_Dataset entries_.
--- Start ---

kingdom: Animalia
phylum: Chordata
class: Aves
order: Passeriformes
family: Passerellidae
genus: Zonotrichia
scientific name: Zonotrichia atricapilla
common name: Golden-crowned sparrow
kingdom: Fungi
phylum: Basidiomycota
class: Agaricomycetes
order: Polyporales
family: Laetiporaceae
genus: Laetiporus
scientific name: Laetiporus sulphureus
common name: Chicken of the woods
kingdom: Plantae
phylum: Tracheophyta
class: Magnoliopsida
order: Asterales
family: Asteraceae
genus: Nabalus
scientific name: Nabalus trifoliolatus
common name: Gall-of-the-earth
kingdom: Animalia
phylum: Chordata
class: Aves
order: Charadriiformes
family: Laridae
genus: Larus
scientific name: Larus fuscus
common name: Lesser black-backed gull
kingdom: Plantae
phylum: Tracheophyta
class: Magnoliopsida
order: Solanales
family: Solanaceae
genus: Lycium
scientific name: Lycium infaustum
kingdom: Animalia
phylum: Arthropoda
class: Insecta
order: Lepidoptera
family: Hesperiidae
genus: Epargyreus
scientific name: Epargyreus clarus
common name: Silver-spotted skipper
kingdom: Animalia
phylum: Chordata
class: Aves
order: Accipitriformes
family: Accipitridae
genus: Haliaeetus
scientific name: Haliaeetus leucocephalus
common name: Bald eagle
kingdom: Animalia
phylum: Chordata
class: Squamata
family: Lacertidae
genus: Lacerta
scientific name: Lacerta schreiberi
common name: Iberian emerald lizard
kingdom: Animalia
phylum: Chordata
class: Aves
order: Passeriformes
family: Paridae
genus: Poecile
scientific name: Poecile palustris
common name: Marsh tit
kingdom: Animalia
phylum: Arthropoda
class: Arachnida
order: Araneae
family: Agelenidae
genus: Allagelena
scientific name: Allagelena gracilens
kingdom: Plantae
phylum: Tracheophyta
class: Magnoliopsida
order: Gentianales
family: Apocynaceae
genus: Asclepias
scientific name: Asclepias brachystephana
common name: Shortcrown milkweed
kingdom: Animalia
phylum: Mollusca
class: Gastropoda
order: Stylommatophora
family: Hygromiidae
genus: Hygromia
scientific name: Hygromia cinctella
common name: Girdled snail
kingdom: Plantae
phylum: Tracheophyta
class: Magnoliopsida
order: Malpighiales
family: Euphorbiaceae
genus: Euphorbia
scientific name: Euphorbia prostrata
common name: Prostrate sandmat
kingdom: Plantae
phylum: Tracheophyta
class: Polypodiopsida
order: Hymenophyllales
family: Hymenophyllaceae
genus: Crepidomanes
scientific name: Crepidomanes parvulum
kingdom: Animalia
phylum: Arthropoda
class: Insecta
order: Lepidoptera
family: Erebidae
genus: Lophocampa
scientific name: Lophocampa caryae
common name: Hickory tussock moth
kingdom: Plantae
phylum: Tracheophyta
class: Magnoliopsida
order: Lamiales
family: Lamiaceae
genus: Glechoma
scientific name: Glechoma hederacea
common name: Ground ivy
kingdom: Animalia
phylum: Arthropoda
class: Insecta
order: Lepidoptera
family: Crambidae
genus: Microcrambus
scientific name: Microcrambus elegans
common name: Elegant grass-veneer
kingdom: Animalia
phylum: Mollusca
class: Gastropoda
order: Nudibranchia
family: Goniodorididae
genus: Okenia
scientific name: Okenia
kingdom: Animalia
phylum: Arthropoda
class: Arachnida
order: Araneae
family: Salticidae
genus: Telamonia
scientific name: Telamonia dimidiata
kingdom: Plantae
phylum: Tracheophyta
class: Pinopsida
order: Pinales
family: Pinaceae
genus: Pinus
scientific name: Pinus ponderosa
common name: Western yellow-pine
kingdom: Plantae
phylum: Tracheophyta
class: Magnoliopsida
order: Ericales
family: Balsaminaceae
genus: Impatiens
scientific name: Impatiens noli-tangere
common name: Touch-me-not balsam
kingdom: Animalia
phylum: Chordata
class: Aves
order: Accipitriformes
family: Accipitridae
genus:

--- End ---

_What the task asks_.
Copy out every line of the records above, character for character, with nothing changed.

_Solution to the exercise_.
kingdom: Animalia
phylum: Chordata
class: Aves
order: Passeriformes
family: Passerellidae
genus: Zonotrichia
scientific name: Zonotrichia atricapilla
common name: Golden-crowned sparrow
kingdom: Fungi
phylum: Basidiomycota
class: Agaricomycetes
order: Polyporales
family: Laetiporaceae
genus: Laetiporus
scientific name: Laetiporus sulphureus
common name: Chicken of the woods
kingdom: Plantae
phylum: Tracheophyta
class: Magnoliopsida
order: Asterales
family: Asteraceae
genus: Nabalus
scientific name: Nabalus trifoliolatus
common name: Gall-of-the-earth
kingdom: Animalia
phylum: Chordata
class: Aves
order: Charadriiformes
family: Laridae
genus: Larus
scientific name: Larus fuscus
common name: Lesser black-backed gull
kingdom: Plantae
phylum: Tracheophyta
class: Magnoliopsida
order: Solanales
family: Solanaceae
genus: Lycium
scientific name: Lycium infaustum
kingdom: Animalia
phylum: Arthropoda
class: Insecta
order: Lepidoptera
family: Hesperiidae
genus: Epargyreus
scientific name: Epargyreus clarus
common name: Silver-spotted skipper
kingdom: Animalia
phylum: Chordata
class: Aves
order: Accipitriformes
family: Accipitridae
genus: Haliaeetus
scientific name: Haliaeetus leucocephalus
common name: Bald eagle
kingdom: Animalia
phylum: Chordata
class: Squamata
family: Lacertidae
genus: Lacerta
scientific name: Lacerta schreiberi
common name: Iberian emerald lizard
kingdom: Animalia
phylum: Chordata
class: Aves
order: Passeriformes
family: Paridae
genus: Poecile
scientific name: Poecile palustris
common name: Marsh tit
kingdom: Animalia
phylum: Arthropoda
class: Arachnida
order: Araneae
family: Agelenidae
genus: Allagelena
scientific name: Allagelena gracilens
kingdom: Plantae
phylum: Tracheophyta
class: Magnoliopsida
order: Gentianales
family: Apocynaceae
genus: Asclepias
scientific name: Asclepias brachystephana
common name: Shortcrown milkweed
kingdom: Animalia
phylum: Mollusca
class: Gastropoda
order: Stylommatophora
family: Hygromiidae
genus: Hygromia
scientific name: Hygromia cinctella
common name: Girdled snail
kingdom: Plantae
phylum: Tracheophyta
class: Magnoliopsida
order: Malpighiales
family: Euphorbiaceae
genus: Euphorbia
scientific name: Euphorbia prostrata
common name: Prostrate sandmat
kingdom: Plantae
phylum: Tracheophyta
class: Polypodiopsida
order: Hymenophyllales
family: Hymenophyllaceae
genus: Crepidomanes
scientific name: Crepidomanes parvulum
kingdom: Animalia
phylum: Arthropoda
class: Insecta
order: Lepidoptera
family: Erebidae
genus: Lophocampa
scientific name: Lophocampa caryae
common name: Hickory tussock moth
kingdom: Plantae
phylum: Tracheophyta
class: Magnoliopsida
order: Lamiales
family: Lamiaceae
genus: Glechoma
scientific name: Glechoma hederacea
common name: Ground ivy
kingdom: Animalia
phylum: Arthropoda
class: Insecta
order: Lepidoptera
family: Crambidae
genus: Microcrambus
scientific name: Microcrambus elegans
common name: Elegant grass-veneer
kingdom: Animalia
phylum: Mollusca
class: Gastropoda
order: Nudibranchia
family: Goniodorididae
genus: Okenia
scientific name: Okenia
kingdom: Animalia
phylum: Arthropoda
class: Arachnida
order: Araneae
family: Salticidae
genus: Telamonia
scientific name: Telamonia dimidiata
kingdom: Plantae
phylum: Tracheophyta
class: Pinopsida
order: Pinales
family: Pinaceae
genus: Pinus
scientific name: Pinus ponderosa
common name: Western yellow-pine
kingdom: Plantae
phylum: Tracheophyta
class: Magnoliopsida
order: Ericales
family: Balsaminaceae
genus: Impatiens
scientific name: Impatiens noli-tangere
common name: Touch-me-not balsam
kingdom: Animalia
phylum: Chordata
class: Aves
order: Accipitriformes
family: Accipitridae
genus:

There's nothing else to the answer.